De acordo com o Ministério da Saúde libanês, citado por Al Jazeera e Reuters, ao menos 203 pessoas morreram e mais de mil ficaram feridas nos ataques realizados na quarta-feira. As autoridades locais também relataram, conforme a BBC News, que hospitais estão sobrecarregados e enfrentam dificuldades para atender o alto número de vítimas.
Ainda segundo a Reuters, os bombardeios tiveram como alvo estruturas que Israel afirma serem utilizadas pelo Hezbollah, incluindo posições no sul do país e áreas próximas à capital, Beirute. Já a Al Jazeera destaca que o grupo nega parte das acusações e afirma que áreas civis foram atingidas.
No cenário regional, a BBC News informa que, apesar do cessar-fogo recente entre Irã e Israel, não houve registro de grandes ataques diretos no segundo dia da trégua. Analistas ouvidos pela Reuters avaliam, no entanto, que o acordo segue frágil e pode ser afetado por ações indiretas envolvendo aliados regionais, como o Hezbollah.

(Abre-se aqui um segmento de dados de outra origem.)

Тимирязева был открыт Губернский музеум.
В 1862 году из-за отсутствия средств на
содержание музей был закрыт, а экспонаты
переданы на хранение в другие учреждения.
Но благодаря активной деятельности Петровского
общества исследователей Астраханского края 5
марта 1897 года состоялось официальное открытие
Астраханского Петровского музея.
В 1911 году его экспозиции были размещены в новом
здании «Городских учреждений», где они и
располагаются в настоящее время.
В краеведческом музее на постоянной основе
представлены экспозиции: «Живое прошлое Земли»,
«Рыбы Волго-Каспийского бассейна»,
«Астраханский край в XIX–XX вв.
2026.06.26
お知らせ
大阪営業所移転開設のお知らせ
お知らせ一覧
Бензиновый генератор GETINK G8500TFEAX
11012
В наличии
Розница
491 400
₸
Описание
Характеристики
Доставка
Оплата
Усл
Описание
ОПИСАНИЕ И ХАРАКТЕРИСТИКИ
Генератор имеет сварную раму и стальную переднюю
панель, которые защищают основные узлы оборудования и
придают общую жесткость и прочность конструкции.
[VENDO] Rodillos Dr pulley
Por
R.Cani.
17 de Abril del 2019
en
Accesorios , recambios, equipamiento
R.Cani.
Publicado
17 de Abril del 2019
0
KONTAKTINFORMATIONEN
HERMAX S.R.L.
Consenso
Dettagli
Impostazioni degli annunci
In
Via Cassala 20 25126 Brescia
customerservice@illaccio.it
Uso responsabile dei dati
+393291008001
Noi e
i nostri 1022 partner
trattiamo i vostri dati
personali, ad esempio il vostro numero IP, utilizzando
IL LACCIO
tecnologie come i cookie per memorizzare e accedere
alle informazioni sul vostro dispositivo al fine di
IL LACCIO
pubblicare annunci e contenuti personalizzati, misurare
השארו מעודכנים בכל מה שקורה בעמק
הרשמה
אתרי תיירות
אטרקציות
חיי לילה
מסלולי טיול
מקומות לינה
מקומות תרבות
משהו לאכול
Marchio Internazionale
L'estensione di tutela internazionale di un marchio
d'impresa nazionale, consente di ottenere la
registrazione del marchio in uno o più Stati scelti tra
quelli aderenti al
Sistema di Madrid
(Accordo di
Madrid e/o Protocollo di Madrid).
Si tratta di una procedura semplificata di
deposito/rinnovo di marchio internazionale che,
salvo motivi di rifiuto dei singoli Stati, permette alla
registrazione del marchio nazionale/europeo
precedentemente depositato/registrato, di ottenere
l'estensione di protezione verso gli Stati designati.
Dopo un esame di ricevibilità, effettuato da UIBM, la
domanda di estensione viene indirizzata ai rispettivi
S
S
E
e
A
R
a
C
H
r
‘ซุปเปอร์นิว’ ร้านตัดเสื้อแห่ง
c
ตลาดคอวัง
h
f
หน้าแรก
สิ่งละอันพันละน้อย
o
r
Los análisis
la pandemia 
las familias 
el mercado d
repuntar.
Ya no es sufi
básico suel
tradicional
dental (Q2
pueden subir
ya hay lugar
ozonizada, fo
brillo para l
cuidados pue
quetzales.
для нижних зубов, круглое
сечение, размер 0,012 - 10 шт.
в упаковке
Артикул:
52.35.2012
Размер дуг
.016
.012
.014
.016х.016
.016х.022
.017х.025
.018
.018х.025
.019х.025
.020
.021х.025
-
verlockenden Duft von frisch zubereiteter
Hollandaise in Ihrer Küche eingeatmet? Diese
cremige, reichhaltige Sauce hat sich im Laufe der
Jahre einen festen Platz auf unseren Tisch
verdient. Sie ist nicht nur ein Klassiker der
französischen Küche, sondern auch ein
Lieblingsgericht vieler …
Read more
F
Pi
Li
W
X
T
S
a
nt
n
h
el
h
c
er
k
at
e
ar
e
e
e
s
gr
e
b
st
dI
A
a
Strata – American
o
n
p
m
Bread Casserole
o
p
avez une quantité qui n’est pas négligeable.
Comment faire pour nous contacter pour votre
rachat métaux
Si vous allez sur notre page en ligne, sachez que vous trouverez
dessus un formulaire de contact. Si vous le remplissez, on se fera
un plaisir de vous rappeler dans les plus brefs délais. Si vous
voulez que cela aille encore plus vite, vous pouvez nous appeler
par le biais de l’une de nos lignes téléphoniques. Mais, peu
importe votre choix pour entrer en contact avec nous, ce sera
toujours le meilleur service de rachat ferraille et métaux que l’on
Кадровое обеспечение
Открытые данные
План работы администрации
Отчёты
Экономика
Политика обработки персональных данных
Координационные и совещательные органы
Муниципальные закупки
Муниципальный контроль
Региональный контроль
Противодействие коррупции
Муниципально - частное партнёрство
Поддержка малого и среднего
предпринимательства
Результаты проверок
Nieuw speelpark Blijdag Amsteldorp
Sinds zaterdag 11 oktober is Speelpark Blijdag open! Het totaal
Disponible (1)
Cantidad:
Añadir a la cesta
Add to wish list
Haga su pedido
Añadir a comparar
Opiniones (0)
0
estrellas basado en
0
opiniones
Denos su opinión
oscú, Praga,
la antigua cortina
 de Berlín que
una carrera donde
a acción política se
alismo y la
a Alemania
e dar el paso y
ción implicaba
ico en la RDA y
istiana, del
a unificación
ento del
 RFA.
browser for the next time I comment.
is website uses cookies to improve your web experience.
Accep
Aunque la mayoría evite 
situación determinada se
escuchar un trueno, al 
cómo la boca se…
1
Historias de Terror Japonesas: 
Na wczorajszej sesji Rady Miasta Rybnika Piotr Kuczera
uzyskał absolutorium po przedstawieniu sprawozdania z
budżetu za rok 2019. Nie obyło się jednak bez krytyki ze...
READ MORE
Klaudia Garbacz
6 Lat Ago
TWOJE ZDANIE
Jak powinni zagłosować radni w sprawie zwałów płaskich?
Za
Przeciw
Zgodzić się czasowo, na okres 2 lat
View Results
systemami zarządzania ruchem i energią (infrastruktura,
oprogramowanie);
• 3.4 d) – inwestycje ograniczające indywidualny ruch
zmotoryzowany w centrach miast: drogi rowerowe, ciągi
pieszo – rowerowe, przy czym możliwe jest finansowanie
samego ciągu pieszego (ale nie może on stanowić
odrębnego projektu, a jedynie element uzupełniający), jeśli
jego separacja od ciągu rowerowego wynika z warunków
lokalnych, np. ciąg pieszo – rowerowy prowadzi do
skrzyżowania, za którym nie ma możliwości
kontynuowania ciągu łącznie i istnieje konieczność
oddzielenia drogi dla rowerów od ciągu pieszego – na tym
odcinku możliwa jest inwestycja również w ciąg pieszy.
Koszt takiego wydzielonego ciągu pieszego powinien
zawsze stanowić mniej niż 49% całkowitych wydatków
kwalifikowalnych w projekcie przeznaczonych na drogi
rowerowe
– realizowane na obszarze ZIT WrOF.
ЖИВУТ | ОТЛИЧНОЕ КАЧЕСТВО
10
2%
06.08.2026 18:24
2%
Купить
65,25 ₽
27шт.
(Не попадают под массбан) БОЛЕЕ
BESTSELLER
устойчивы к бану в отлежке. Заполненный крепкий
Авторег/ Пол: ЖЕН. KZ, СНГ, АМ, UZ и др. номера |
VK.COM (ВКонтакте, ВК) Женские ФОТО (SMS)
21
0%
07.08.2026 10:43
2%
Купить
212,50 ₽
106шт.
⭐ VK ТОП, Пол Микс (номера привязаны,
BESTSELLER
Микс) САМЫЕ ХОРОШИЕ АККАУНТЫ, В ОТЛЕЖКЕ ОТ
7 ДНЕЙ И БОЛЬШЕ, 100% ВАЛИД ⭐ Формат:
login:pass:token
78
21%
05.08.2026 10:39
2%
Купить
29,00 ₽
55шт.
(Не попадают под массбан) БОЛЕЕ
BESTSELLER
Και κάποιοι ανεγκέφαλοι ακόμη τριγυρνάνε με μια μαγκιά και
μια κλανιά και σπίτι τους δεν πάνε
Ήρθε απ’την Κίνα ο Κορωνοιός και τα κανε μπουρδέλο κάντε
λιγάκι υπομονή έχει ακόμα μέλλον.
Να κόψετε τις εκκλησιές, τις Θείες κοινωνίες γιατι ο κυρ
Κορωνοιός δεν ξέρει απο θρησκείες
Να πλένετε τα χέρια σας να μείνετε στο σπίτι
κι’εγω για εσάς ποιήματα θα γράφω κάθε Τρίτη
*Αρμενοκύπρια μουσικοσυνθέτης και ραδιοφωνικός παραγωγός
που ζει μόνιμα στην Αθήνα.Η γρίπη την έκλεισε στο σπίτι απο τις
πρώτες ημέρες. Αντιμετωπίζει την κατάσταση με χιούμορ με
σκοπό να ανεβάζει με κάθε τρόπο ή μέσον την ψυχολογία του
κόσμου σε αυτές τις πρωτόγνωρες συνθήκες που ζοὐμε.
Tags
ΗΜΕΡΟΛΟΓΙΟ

Organizações internacionais também demonstraram preocupação com o impacto humanitário. A ONU alertou, segundo a BBC News, para o risco de agravamento da crise no Líbano, enquanto a Cruz Vermelha Internacional reforçou a necessidade de assistência emergencial às vítimas, conforme reportado pela Al Jazeera.
O quadro segue instável, com risco de escalada, diante da possibilidade de novas ofensivas e de eventual ampliação do conflito na região, conforme apontam análises reunidas por Reuters e BBC News.